Professor Yevhen Oksarovych Paton (Євген Оксарович Патон; 5 March 1870 – 12 August 1953), also known as Evgeny Oskarovich Paton (Note: Also transliterated as Yevgeny) (Евгений Оскарович Патон), was a Russian Empire and Soviet Union engineer who established in 1934 the E. O. Paton Electric Welding Institute in Kyiv. Paton was a people's deputy of the Supreme Soviet of the Soviet Union (1946–1953). He was the father of Borys Paton.

==Early career==
Born in 1870 in Nice, France, he studied at the Dresden Technical University (graduated in 1894), and at the Petersburg Institute of Railway Roads (graduated in 1896). He designed the structure of the train station in Dresden and was a lecturer at the Moscow Engineering College of Railway Roads (1889–1904). Paton was a professor at Kyiv Polytechnic Institute and the Chairman of the Bridge Department from 1904 to 1938. In 1929 he organized a welding laboratory and the Electric Welding Committee. In 1934 Paton founded the Electric Welding Institute of the Academy of Sciences of the Ukrainian SSR in Kyiv. His idea of all-welding received support by the then-head of the Ukrainian Communist Party, Nikita Khrushchev. From 1945 to 1952 he was a Vice-President of the Academy of Sciences of the Ukrainian SSR.

==Welding research==
Paton was a pioneer researcher of joining and welding technology. To make welding a reliable technological process, it was necessary to conduct comprehensive research regarding the mechanics of welded structures, the metallurgical processes involved, and the physics of the arc, as well as to develop welding equipment, tools, and techniques.
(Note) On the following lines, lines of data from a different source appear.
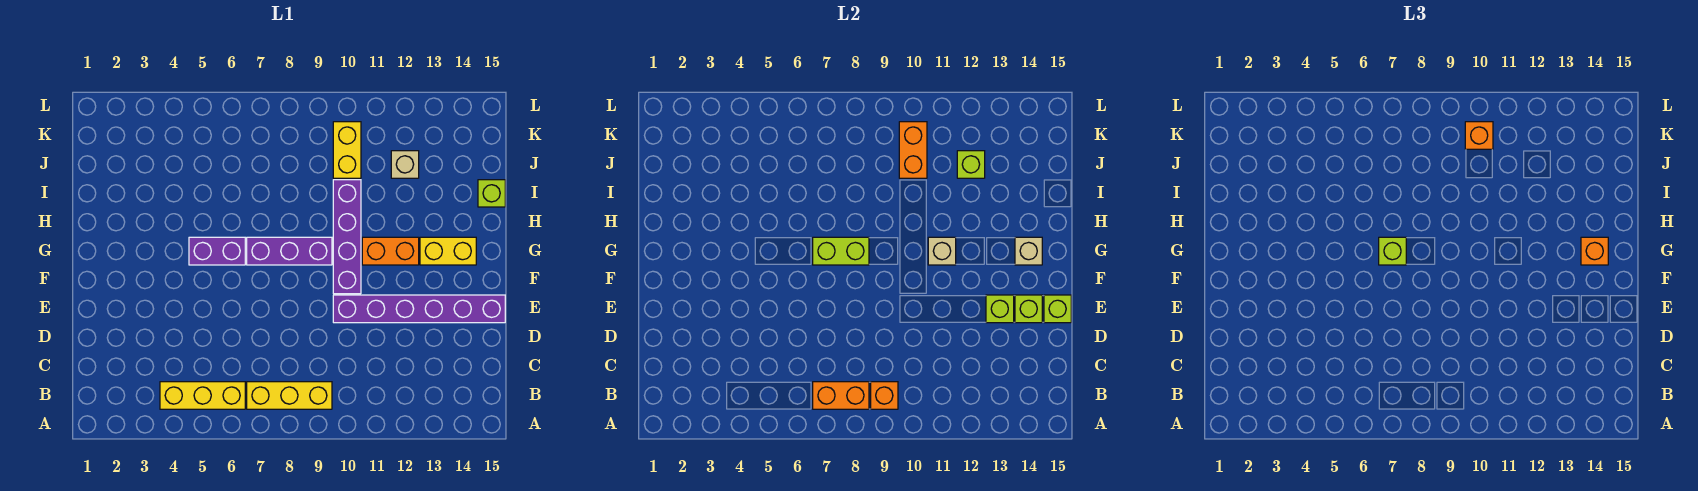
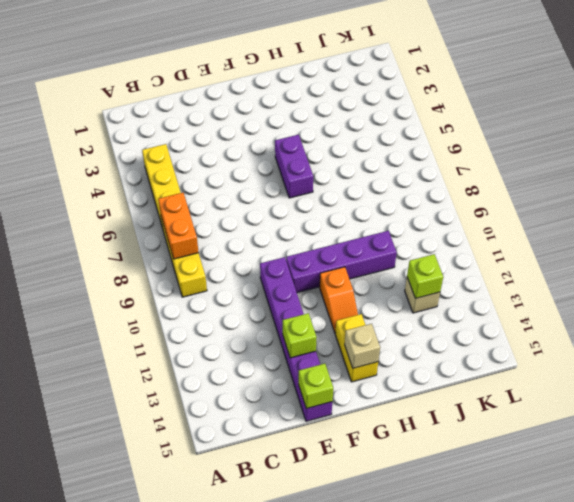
orange 1x2 slope [320,267,358,333] -> orange 1x2 brick [362,237,419,265]
none -> purple 1x3 brick [247,237,332,265]
none -> lime 1x1 brick [478,180,505,207]
none -> yellow 1x2 brick [333,122,361,178]

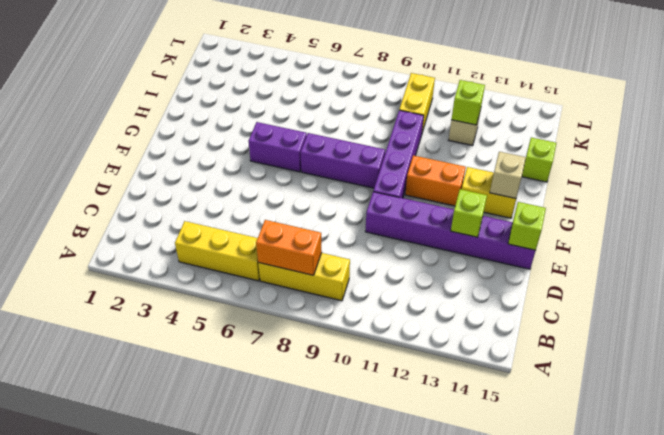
none -> orange 1x1 brick [871,382,898,409]
none -> lime 1x1 brick [1015,295,1042,323]
none -> lime 1x2 brick [813,237,869,265]

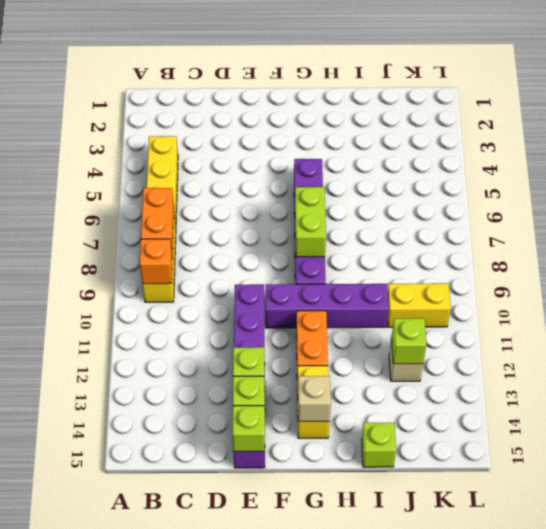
none -> tan 1x1 brick [928,237,956,265]
none -> orange 1x2 brick [899,122,927,178]
none -> lime 1x1 brick [1379,237,1406,265]

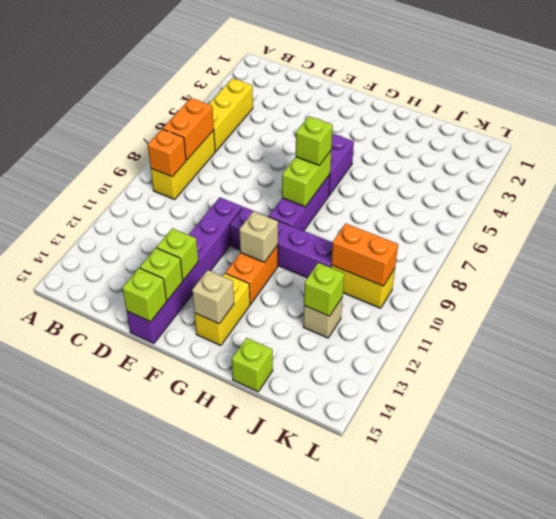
none -> orange 1x1 brick [1581,237,1608,265]
none -> orange 1x1 brick [1465,122,1493,149]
Paton created methods used in the design of rational bridge spans, investigated the conditions of their operation, and suggested methods for restoring damaged bridges. He researched the fundamentals of welding, how to calculate the strength of welded structures and the mechanization of welding processes. He supervised the development of automatic submerged arc welding. During World War II Paton supervised the design and production of equipment and technology for automated welding of special steels for tanks, bombs, and other military hardware.

Paton supervised the wide implementation of welding in industry, including the design and production of assembly-line welding systems. He designed welded bridges and founded a domestic school of metal welding. Paton was awarded almost all of the highest Soviet government and scientific awards and prizes and received the title of the Hero of Socialist Labour.